▶ _What the task asks_: Where a line in the entries below contains the word "make", it counts; give the total by itself.

▶ _Data shown_:
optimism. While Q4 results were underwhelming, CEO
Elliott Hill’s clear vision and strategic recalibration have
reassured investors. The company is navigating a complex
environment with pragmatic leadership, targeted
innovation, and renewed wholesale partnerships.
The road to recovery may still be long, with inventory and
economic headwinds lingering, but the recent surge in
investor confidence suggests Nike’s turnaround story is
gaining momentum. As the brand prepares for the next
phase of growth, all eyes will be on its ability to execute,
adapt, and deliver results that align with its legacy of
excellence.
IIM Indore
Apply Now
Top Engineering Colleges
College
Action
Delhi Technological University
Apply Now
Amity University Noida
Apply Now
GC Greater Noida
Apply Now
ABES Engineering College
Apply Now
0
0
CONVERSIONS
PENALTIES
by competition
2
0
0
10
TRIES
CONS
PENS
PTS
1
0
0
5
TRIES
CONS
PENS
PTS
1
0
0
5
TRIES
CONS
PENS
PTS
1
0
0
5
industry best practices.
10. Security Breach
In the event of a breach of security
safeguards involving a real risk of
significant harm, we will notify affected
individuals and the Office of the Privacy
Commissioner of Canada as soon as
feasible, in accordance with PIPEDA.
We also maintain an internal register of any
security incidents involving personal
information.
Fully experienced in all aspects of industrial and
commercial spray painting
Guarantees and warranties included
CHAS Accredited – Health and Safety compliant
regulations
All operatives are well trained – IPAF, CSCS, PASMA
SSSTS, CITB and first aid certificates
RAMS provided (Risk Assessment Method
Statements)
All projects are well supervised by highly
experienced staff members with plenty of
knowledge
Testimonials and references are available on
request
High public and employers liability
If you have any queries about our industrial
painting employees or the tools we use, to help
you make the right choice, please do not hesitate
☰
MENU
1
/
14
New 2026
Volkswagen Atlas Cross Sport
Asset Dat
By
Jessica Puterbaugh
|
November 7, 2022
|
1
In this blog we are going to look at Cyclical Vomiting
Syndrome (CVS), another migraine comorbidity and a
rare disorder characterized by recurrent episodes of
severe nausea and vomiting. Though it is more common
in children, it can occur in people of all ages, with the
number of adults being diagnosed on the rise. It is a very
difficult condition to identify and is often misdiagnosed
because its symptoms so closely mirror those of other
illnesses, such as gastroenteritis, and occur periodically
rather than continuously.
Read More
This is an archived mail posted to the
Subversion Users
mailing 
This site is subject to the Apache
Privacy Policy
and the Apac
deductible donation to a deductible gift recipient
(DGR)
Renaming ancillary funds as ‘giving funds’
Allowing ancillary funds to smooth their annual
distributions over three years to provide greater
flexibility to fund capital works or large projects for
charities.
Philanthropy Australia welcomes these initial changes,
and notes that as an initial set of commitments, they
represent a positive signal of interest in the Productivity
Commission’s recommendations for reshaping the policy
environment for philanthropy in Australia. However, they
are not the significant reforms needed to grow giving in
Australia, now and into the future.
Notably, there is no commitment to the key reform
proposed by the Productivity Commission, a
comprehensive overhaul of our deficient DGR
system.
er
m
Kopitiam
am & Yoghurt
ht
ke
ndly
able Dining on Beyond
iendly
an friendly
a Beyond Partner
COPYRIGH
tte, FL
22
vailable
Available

--

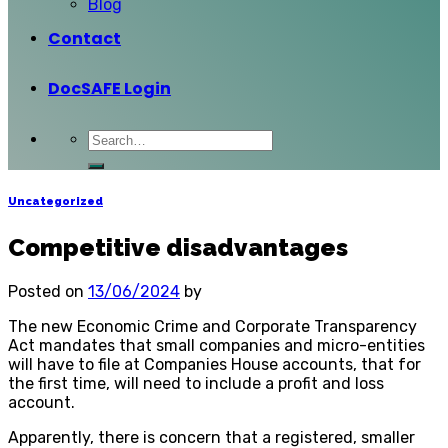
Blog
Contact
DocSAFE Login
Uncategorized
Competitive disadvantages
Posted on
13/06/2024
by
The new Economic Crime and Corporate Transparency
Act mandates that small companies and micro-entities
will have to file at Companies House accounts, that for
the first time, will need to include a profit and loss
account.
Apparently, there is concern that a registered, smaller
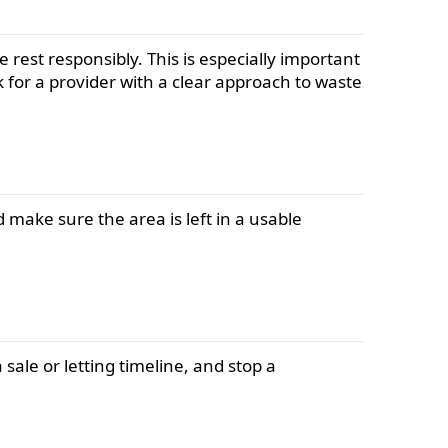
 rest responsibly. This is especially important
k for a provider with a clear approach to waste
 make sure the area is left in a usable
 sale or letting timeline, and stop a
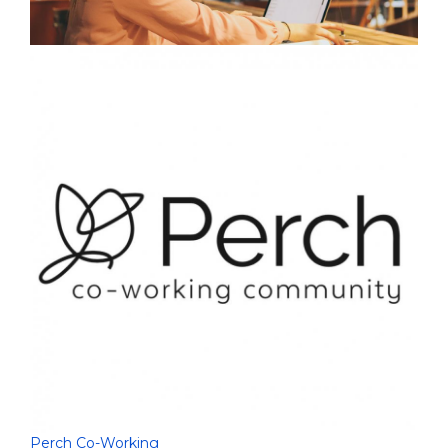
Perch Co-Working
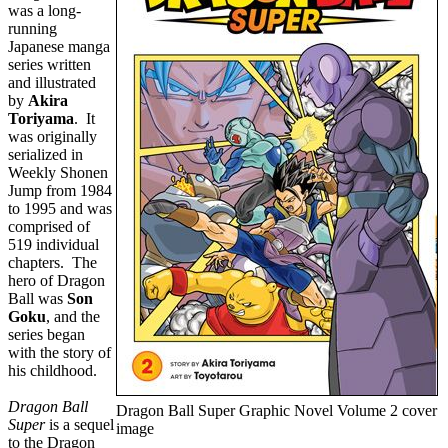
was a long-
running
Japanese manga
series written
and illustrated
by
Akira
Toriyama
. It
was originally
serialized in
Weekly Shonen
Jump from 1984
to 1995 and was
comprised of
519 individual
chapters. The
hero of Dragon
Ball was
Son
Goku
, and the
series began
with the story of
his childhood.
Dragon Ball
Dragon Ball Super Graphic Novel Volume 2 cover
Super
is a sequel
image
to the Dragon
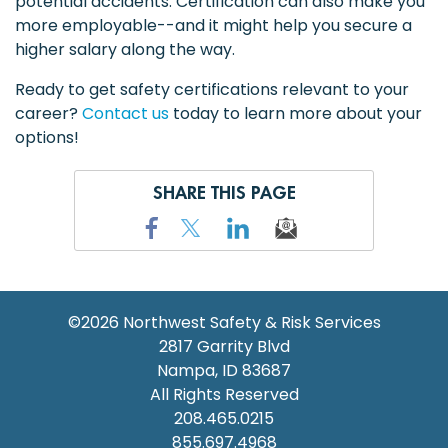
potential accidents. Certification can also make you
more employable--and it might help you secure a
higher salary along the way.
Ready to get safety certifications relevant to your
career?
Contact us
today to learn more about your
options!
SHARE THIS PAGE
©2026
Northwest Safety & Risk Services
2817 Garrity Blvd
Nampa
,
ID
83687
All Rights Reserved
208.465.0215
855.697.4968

▶ _Exercise solution_: 3